## EXERCISE TASK 1
Recast the paragraph of the withdrawal liability excerpt that begins "On June 2, 2010" as a short list, keeping its main facts.
## EXERCISE TASK 2
According to the withdrawal liability excerpt, is each of the following statements true? Answer yes or no, and quote the words from the excerpt that decide it.
(a) Waste Management submitted its request for review on July 30, 2010.
(b) Only the employer may initiate arbitration.
(c) Waste Management sent its letter seeking arbitration before the Fund responded.
## EXERCISE TASK 3
List every specific calendar date mentioned in the withdrawal liability excerpt.

## DOCUMENT SEGMENT
%%

On June 2, 2010, Waste Management received a notice of this liability and a demand for
payment issued by the Fund. On July 30, 2010, Waste Management submitted a request for
review of the partial withdrawal liability pursuant to Section 4219(b)(2)(A) of ERISA. The Fund
responded on November 24, 2010.
Under Section 4221(a)(1) of ERISA, either the employer or the plan sponsor may initiate
arbitration within a period of 60 days following the earlier of the date of notification to the
employer of the plan sponsor’s response to the review request or 120 days after the date of the
employer’s request for review. On November 29, 2010, Waste Management sent a letter to the
Fund seeking to initiate arbitration pursuant to the regulations promulgated by the Pension
Benefit Guaranty Corporation (the “PBGC”).

%%

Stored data
%%

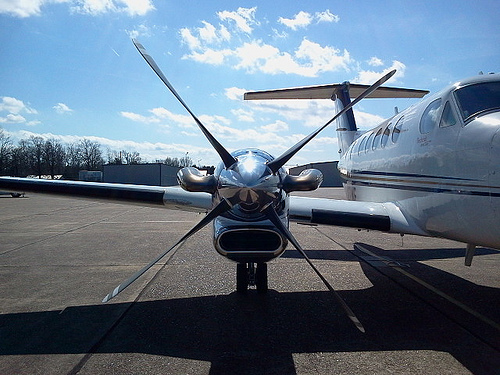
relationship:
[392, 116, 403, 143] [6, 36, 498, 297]
window on airplane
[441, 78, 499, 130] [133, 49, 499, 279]
windshield on plane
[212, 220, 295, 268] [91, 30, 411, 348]
engine on plane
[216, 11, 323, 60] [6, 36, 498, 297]
clouds above airplane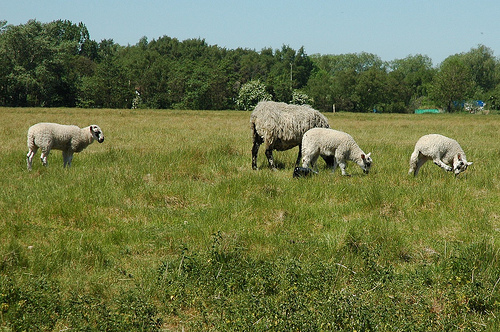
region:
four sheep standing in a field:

%%

## CORRECT RESPONSE 1
- June 2, 2010: Waste Management received a notice of the liability and a demand for payment from the Fund.
- July 30, 2010: Waste Management requested review of the partial withdrawal liability under Section 4219(b)(2)(A) of ERISA.
- November 24, 2010: The Fund responded.

## CORRECT RESPONSE 2
(a) Yes: "On July 30, 2010, Waste Management submitted a request for review of the partial withdrawal liability"
(b) No: "either the employer or the plan sponsor may initiate arbitration"
(c) No: "The Fund responded on November 24, 2010." and "On November 29, 2010, Waste Management sent a letter to the Fund seeking to initiate arbitration"

## CORRECT RESPONSE 3
- June 2, 2010
- July 30, 2010
- November 24, 2010
- November 29, 2010